## ASSIGNED TASK
From the line containing "Veranderende Auto" down to the line containing "す。元々贈与の目的が節税では無いようでしたら、" in the records below, reproduce every line exactly, ends included, and omit all others.

Start of DATASET RECORDS

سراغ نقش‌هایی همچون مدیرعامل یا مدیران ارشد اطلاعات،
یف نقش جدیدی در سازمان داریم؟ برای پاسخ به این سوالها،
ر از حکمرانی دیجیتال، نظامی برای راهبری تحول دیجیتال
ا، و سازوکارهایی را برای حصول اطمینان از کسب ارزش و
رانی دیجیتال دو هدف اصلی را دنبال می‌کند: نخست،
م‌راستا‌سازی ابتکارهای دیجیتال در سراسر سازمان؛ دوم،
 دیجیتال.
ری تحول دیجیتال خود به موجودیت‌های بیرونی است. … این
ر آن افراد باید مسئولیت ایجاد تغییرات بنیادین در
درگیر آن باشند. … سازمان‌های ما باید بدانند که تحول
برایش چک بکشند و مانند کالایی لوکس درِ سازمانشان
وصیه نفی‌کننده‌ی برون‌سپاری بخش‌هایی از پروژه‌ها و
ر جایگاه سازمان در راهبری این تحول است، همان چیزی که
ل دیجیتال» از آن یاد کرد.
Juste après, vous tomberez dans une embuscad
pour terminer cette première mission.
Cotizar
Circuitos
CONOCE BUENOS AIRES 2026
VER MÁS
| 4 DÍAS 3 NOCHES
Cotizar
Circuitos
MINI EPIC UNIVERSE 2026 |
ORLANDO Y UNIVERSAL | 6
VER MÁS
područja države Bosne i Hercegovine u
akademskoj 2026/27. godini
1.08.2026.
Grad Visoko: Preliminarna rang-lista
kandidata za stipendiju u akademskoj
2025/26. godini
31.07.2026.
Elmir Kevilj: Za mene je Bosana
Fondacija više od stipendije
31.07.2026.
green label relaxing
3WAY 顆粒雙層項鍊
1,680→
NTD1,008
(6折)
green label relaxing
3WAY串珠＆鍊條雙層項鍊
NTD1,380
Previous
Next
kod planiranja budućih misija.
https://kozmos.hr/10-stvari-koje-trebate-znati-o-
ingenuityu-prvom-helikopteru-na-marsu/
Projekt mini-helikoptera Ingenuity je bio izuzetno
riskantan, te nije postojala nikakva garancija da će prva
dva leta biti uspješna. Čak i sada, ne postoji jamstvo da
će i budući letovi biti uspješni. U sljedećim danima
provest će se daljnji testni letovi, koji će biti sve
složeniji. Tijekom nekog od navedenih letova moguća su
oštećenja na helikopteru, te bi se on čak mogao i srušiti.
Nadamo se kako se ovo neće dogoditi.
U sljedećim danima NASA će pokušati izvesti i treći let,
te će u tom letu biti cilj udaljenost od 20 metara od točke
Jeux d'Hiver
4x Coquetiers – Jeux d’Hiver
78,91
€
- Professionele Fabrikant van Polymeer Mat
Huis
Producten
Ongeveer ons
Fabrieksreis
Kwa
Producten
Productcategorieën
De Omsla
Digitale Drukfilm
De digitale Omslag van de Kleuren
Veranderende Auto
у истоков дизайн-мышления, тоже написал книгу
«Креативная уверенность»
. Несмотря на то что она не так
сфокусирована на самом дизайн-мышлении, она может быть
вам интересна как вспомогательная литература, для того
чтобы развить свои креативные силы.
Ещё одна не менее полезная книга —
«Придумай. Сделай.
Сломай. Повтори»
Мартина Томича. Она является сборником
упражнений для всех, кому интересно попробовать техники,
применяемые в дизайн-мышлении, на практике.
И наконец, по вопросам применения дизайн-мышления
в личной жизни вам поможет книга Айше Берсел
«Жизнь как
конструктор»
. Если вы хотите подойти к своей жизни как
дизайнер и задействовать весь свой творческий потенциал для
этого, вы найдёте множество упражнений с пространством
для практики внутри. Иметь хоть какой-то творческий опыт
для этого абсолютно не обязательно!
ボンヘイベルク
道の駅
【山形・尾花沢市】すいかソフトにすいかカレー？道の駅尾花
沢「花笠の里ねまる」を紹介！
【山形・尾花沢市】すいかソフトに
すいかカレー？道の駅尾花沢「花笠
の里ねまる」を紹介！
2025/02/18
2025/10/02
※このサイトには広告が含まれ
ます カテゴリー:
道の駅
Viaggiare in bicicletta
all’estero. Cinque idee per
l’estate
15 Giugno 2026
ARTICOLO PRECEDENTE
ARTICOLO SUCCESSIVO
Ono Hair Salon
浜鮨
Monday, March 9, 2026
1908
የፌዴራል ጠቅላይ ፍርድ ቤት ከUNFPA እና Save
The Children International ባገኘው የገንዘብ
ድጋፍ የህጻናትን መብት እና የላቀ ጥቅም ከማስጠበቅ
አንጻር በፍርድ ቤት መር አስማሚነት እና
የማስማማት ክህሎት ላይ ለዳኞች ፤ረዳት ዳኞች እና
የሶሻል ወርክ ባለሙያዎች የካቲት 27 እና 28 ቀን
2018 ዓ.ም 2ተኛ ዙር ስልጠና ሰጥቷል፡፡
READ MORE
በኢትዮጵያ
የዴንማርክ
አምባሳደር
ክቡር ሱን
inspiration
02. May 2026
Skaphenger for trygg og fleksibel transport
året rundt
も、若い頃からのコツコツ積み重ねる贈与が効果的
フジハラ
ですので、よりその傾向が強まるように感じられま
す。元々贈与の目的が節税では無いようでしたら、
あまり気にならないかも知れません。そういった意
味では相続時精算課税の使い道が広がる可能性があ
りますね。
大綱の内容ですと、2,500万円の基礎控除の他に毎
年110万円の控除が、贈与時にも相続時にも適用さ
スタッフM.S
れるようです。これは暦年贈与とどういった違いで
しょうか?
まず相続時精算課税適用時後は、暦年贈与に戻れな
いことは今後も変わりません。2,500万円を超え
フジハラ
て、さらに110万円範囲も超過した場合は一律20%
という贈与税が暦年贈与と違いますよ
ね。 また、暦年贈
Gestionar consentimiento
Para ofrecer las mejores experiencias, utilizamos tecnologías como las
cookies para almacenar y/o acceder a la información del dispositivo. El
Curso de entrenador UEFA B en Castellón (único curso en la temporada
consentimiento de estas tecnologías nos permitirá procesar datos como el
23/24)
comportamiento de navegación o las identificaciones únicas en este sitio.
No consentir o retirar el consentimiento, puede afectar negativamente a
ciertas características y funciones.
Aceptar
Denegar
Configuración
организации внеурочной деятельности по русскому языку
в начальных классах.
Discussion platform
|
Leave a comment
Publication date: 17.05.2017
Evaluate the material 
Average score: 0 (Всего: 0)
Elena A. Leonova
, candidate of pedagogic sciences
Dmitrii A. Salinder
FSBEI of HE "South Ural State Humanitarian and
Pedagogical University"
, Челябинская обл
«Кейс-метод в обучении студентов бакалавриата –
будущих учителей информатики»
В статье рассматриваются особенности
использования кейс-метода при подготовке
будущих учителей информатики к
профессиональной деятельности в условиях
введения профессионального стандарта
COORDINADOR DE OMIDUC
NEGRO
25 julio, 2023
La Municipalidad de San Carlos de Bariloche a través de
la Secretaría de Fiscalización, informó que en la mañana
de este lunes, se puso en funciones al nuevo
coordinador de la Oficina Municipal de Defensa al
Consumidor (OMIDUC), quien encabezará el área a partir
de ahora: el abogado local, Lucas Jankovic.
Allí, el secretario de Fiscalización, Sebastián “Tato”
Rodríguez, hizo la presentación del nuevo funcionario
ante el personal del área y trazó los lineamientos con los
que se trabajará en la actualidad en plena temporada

End of DATASET RECORDS

## ANSWER FOR THE TASK
Veranderende Auto
у истоков дизайн-мышления, тоже написал книгу
«Креативная уверенность»
. Несмотря на то что она не так
сфокусирована на самом дизайн-мышлении, она может быть
вам интересна как вспомогательная литература, для того
чтобы развить свои креативные силы.
Ещё одна не менее полезная книга —
«Придумай. Сделай.
Сломай. Повтори»
Мартина Томича. Она является сборником
упражнений для всех, кому интересно попробовать техники,
применяемые в дизайн-мышлении, на практике.
И наконец, по вопросам применения дизайн-мышления
в личной жизни вам поможет книга Айше Берсел
«Жизнь как
конструктор»
. Если вы хотите подойти к своей жизни как
дизайнер и задействовать весь свой творческий потенциал для
этого, вы найдёте множество упражнений с пространством
для практики внутри. Иметь хоть какой-то творческий опыт
для этого абсолютно не обязательно!
ボンヘイベルク
道の駅
【山形・尾花沢市】すいかソフトにすいかカレー？道の駅尾花
沢「花笠の里ねまる」を紹介！
【山形・尾花沢市】すいかソフトに
すいかカレー？道の駅尾花沢「花笠
の里ねまる」を紹介！
2025/02/18
2025/10/02
※このサイトには広告が含まれ
ます カテゴリー:
道の駅
Viaggiare in bicicletta
all’estero. Cinque idee per
l’estate
15 Giugno 2026
ARTICOLO PRECEDENTE
ARTICOLO SUCCESSIVO
Ono Hair Salon
浜鮨
Monday, March 9, 2026
1908
የፌዴራል ጠቅላይ ፍርድ ቤት ከUNFPA እና Save
The Children International ባገኘው የገንዘብ
ድጋፍ የህጻናትን መብት እና የላቀ ጥቅም ከማስጠበቅ
አንጻር በፍርድ ቤት መር አስማሚነት እና
የማስማማት ክህሎት ላይ ለዳኞች ፤ረዳት ዳኞች እና
የሶሻል ወርክ ባለሙያዎች የካቲት 27 እና 28 ቀን
2018 ዓ.ም 2ተኛ ዙር ስልጠና ሰጥቷል፡፡
READ MORE
በኢትዮጵያ
የዴንማርክ
አምባሳደር
ክቡር ሱን
inspiration
02. May 2026
Skaphenger for trygg og fleksibel transport
året rundt
も、若い頃からのコツコツ積み重ねる贈与が効果的
フジハラ
ですので、よりその傾向が強まるように感じられま
す。元々贈与の目的が節税では無いようでしたら、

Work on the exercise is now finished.